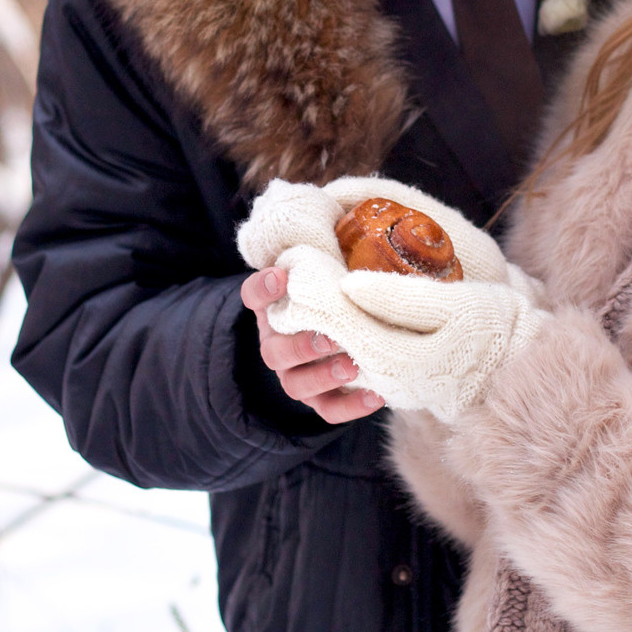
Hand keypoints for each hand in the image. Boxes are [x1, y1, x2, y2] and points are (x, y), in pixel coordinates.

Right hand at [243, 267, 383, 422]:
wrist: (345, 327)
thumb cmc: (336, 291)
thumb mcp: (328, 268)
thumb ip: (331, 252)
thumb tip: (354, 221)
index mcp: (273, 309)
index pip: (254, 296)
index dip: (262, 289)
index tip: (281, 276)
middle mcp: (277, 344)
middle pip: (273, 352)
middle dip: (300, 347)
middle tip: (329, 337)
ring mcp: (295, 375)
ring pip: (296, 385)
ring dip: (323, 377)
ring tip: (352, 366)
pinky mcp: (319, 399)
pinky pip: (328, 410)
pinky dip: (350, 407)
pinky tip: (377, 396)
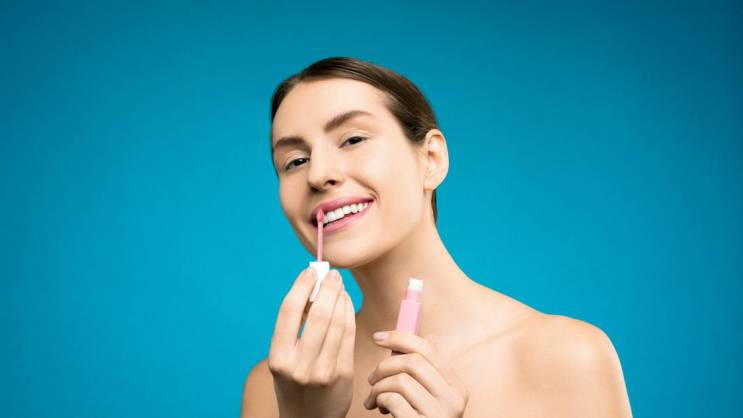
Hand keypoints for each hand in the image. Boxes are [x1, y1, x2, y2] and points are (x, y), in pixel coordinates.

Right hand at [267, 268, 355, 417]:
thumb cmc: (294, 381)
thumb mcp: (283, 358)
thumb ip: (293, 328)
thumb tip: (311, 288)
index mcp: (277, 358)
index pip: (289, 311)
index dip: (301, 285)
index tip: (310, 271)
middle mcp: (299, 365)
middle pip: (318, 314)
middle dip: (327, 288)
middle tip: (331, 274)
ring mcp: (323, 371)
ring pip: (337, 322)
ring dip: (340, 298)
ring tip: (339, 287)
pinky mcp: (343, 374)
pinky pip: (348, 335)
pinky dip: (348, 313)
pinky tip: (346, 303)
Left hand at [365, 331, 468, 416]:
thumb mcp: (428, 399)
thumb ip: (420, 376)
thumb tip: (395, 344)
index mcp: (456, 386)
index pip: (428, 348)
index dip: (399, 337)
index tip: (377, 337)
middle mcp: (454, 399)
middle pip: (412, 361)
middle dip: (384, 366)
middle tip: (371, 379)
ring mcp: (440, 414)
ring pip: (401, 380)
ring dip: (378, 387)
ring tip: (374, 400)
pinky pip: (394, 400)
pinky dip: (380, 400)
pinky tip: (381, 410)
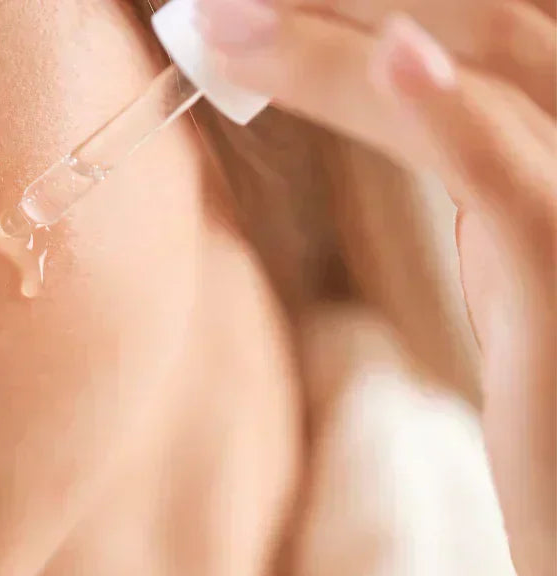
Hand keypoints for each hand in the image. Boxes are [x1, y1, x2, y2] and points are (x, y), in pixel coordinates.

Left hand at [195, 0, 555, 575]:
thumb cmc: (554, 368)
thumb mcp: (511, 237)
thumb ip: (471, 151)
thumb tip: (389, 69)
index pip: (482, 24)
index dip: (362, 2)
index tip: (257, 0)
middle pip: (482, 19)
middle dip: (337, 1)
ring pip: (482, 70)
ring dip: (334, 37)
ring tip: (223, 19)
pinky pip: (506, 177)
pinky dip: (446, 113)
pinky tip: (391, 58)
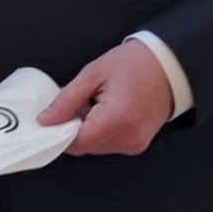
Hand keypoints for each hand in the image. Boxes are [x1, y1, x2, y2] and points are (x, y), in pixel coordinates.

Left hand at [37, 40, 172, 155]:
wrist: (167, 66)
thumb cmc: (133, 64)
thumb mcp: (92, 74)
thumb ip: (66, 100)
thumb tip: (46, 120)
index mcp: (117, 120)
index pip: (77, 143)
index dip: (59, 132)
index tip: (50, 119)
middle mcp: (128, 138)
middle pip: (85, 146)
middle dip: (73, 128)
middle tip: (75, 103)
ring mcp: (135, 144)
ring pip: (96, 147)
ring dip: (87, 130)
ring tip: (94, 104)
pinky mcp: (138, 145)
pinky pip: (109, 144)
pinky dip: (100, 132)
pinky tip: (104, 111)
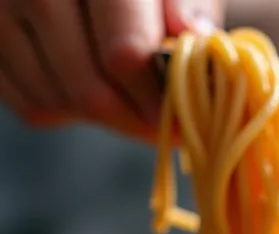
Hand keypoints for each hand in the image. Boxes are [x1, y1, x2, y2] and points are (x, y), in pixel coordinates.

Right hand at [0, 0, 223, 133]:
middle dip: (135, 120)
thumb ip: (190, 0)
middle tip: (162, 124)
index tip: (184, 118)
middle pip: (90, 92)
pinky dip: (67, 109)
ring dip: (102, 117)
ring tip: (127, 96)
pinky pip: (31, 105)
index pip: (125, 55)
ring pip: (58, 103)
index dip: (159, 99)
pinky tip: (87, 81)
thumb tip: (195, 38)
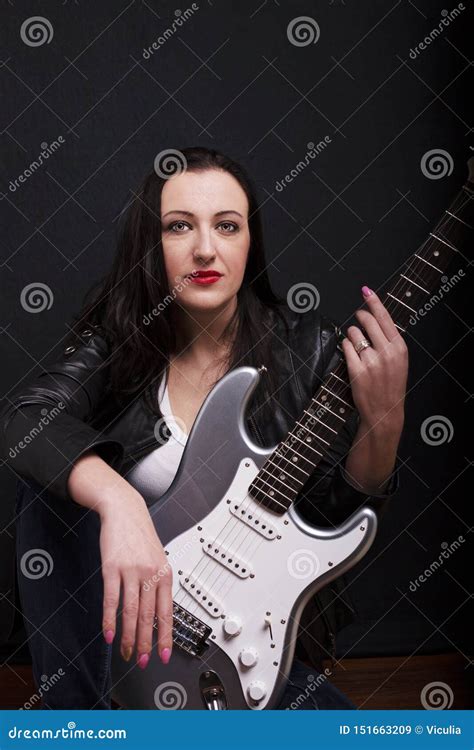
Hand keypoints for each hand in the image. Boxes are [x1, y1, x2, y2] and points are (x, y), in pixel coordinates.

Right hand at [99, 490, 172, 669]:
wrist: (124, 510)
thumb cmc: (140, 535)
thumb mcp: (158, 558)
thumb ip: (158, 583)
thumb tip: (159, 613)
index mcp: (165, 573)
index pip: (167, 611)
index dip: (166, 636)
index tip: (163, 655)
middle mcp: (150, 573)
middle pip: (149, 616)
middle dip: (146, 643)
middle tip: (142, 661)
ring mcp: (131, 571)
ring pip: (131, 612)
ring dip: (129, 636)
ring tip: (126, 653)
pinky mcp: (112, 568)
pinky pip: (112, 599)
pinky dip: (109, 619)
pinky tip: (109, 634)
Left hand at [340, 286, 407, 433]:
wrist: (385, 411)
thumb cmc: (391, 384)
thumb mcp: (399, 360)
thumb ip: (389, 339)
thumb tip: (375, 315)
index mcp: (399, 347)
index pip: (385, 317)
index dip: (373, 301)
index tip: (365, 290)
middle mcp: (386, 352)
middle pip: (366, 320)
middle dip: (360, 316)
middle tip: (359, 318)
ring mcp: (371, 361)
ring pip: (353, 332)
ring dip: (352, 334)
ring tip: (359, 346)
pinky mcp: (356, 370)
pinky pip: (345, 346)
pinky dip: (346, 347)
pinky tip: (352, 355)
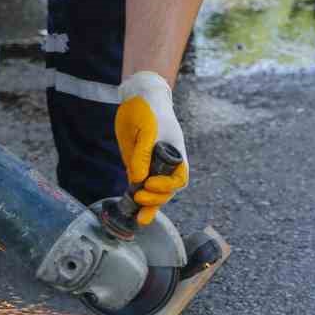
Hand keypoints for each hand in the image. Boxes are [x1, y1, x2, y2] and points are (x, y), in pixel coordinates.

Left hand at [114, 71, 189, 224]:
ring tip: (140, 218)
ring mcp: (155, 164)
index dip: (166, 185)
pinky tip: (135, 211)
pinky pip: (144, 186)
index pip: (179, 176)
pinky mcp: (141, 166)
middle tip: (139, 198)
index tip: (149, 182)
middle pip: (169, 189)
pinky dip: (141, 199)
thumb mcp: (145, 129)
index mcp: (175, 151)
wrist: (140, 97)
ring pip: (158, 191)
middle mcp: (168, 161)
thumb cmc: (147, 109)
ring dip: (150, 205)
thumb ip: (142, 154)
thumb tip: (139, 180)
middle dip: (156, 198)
----
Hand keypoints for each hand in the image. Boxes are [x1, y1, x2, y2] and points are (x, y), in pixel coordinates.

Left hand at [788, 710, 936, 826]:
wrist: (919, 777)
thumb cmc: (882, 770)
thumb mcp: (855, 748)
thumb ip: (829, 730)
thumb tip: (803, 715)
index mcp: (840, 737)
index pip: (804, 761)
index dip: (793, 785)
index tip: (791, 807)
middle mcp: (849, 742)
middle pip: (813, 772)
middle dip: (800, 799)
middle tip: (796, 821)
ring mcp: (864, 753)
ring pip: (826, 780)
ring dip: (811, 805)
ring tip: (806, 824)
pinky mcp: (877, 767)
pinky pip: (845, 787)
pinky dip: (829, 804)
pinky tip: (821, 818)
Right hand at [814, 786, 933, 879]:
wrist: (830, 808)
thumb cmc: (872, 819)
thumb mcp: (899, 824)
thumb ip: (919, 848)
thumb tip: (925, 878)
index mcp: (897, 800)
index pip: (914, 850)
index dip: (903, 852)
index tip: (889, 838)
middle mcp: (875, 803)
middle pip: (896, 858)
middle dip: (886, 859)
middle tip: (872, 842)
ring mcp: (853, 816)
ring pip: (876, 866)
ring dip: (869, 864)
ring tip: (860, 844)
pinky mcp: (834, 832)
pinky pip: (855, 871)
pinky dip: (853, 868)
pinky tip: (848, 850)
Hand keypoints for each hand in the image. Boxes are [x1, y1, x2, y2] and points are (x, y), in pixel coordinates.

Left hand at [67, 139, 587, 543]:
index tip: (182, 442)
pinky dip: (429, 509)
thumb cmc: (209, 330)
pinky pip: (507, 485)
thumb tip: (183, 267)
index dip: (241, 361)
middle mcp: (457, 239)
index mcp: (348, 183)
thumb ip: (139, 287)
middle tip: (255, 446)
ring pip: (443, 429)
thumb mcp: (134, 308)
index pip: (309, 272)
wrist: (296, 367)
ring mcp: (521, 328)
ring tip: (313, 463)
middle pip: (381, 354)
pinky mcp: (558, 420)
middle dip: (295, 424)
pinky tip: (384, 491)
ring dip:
----
- **Problem description**:
Leave out every picture, and copy exactly the lines above starting at the one holding "middle tip: (75, 103)" and ending at the one holding "pinky pip: (31, 105)", no more and no less.

- **Response**:
middle tip: (75, 103)
ring mcp: (135, 144)
ring pip: (96, 147)
ring dip: (87, 130)
ring tip: (94, 104)
pinky mcp: (138, 145)
pinky pip: (109, 144)
pinky dip: (100, 132)
pinky tip: (104, 111)
Hand keypoints for each hand in the image. Boxes are [x1, y1, x2, y2] and points are (x, y), in pixel coordinates.

Right hand at [0, 0, 223, 133]:
middle dip: (135, 120)
thumb ip: (190, 0)
middle tip: (162, 124)
index tip: (184, 118)
middle pip: (90, 92)
pinky dip: (67, 109)
ring dip: (102, 117)
ring tip: (127, 96)
pinky pip: (31, 105)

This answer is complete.